A lei de privatização impede que qualquer acionista detenha mais de 10% dos votos, de maneira a diluir o controle da empresa. A cláusula de "poison pill" diz que, se um acionista ultrapassar determinados limites de participação acionária, seria penalizado com a obrigação de realizar oferta pública para aquisição das quotas dos demais acionistas por valor até três vezes superior à maior cotação histórica das ações no mercado.

Essa cláusula foi usada, por exemplo, pelo Twitter, quando o bilionário Elon Musk tentou fechar o controle da empresa. Para Cedraz, porém, esse mecanismo é "desproporcional" ao poder público, porque impediria o governo de retomar o controle da empresa.

"Entendi inicialmente que o uso de cláusulas de poison pills não seria compatível com a Constituição. Entretanto, após analisar contribuições oferecidas pelo eminente ministro Jorge Oliveira, reconsiderei minha posição, motivo pelo qual deixo de apresentar qualquer proposta de deliberação específica em relação a este ponto, acompanhando a posição externada pela unidade técnica", disse o ministro.

O relator também sugeriu alteração no preço mínimo das ações. Esse ponto não gerou preocupações no governo, que acredita que isso acabará sendo decidido pelo mercado.

Cedraz também insistiu na precificação da capacidade completa das usinas da Eletrobras, assunto que já fora discutido pelo TCU. Além disso, o ministro propôs que seja determinado ao BNDES, como agente responsável pela modelagem do processo de capitalização, que utilize parâmetros “mais adequados” para estimativa de receitas, argumentando que esse insumo é essencial para o estabelecimento de valor justo para oferta das ações da Eletrobras ao mercado.

Corrida contra o tempo

O prazo da análise da privatização preocupava mais o governo do que a decisão em si. Técnicos do Ministério da Economia e do BNDES afirmam que o TCU precisa dar o aval à operação até o dia 27 deste mês para que a privatização ocorra em maio, sob pena da desestatização sequer ocorrer neste ano.

Com o aval do TCU até o dia 27, seria o tempo necessário para que o BNDES faça todo o trâmite e consiga realizar a capitalização na B3 e na Bolsa de Nova York até o dia 13 de maio.

Caso passe do dia 13 de maio, uma sexta-feira, não será mais possível, pelas regras da Securities Exchange Comission, órgão que regula o mercado de capitais dos EUA, usar como referência na operação o balanço financeiro da Eletrobras do último trimestre de 2021.

Seria assim, uma data muito próxima das eleições e com menos apetite no mercado de ações.
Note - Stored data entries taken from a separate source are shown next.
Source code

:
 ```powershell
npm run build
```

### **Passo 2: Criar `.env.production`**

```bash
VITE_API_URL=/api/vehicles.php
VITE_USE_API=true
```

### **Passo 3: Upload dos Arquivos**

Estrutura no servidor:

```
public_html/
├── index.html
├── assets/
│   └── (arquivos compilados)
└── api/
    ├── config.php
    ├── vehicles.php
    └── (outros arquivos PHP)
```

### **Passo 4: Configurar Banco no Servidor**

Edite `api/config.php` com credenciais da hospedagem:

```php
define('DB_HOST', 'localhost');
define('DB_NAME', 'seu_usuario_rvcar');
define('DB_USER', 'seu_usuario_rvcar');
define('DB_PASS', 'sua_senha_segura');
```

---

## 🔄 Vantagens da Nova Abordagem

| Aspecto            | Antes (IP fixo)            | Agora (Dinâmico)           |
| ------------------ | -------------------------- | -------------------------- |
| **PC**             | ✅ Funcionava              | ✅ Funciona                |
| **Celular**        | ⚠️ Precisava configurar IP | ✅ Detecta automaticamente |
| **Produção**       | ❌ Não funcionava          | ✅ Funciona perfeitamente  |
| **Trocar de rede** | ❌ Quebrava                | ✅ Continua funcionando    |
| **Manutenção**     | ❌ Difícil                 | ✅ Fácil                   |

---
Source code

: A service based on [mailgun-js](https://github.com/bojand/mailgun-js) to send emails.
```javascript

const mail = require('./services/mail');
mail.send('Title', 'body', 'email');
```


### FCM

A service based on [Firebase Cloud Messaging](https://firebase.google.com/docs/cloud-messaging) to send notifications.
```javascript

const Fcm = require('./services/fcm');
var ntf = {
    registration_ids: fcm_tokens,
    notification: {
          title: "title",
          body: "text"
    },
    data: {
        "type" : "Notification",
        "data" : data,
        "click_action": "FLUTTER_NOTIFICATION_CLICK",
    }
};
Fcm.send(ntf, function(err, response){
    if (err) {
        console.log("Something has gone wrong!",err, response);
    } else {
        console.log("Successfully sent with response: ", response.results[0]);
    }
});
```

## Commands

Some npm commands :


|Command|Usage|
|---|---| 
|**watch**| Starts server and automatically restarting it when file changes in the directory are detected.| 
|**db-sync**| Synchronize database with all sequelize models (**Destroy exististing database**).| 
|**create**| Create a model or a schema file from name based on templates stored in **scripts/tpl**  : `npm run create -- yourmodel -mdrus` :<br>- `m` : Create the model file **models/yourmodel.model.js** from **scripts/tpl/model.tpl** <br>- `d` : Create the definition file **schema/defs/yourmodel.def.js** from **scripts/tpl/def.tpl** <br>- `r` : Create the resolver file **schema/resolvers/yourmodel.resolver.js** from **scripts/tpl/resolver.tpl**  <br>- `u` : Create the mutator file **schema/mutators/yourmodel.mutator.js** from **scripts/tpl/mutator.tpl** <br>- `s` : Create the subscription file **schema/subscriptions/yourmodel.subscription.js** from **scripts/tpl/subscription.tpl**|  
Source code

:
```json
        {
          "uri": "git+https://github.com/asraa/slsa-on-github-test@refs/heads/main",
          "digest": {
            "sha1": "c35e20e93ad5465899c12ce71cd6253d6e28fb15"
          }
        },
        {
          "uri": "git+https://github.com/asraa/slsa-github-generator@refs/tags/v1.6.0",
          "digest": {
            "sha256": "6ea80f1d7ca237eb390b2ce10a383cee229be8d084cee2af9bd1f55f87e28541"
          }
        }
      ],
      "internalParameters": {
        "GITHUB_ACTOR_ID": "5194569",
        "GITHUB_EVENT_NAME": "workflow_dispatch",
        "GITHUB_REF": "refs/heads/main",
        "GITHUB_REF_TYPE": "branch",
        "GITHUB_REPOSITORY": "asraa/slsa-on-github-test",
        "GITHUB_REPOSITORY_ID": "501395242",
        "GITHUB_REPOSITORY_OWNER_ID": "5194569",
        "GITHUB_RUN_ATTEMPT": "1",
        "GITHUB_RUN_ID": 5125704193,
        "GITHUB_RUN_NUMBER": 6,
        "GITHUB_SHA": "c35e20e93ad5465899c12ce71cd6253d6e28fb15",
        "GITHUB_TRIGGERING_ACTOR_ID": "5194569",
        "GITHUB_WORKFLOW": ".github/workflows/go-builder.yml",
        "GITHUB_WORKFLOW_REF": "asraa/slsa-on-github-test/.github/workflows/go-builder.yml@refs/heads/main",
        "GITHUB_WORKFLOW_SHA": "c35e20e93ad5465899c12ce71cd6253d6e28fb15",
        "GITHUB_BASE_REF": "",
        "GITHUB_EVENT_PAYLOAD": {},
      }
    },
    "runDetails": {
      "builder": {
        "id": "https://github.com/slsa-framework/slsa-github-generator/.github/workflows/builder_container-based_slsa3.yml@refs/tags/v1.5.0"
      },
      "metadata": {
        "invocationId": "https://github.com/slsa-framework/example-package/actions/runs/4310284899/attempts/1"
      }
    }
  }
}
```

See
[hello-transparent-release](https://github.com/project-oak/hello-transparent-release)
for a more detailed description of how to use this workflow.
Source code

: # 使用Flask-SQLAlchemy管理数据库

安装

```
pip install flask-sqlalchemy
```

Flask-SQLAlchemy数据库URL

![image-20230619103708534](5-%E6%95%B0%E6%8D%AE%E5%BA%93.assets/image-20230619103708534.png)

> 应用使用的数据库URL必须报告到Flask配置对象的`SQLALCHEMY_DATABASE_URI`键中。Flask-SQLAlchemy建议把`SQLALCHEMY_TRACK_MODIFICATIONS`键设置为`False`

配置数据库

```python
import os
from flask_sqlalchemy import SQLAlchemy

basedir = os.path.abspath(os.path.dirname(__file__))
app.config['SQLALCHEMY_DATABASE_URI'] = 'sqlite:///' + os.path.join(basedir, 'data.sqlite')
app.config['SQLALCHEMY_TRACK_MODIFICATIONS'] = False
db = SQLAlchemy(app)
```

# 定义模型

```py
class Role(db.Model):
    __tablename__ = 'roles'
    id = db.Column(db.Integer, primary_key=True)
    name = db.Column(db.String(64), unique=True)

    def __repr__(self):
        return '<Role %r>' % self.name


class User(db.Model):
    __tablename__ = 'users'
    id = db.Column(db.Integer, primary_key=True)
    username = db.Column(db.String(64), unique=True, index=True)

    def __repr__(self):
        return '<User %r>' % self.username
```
As eleições presidenciais costumam ser marcadas por forte oscilação no mercado de capitais.

A visão de que o prazo limite para a privatização é 13 de maio não é compartilhada por ministros do TCU, que afirmam ser possível privatizar a empresa em julho ou agosto. Por isso, esses ministros decidiram dar mais tempo para analisar o caso.

Para integrantes da Corte, investidores interessados no processo colocariam dinheiro na capitalização a cinco meses ou a três meses das eleições.

Ministros do TCU dizem também que usar o balanço do primeiro trimestre de 2022 seria mais vantajoso porque o balanço de 2021 estaria impactado pela pandemia de Covid-19, baixando os valores dos ativos.

A privatização da empresa gerou uma série de divergências entre o TCU e o governo e entre os próprios ministros.

O ministro da Economia, Paulo Guedes, se queixou publicamente de uma suposta interferência política no tribunal e insinuou pressão do PT junto ao TCU contra a privatização.

Membros do TCU rechaçam essa versão e dizem que um eventual atraso na privatização não seria culpa do tribunal.

O modelo da privatização prevê transformar a companhia em uma corporação, sem controlador definido, após uma oferta de ações que não será acompanhada pela União. Sem acompanhar a capitalização, o governo tem sua participação diluída para menos de 50% e perde o controle das empresas. No total, o governo calculou em R$ 67 bilhões os valores relacionados à privatização.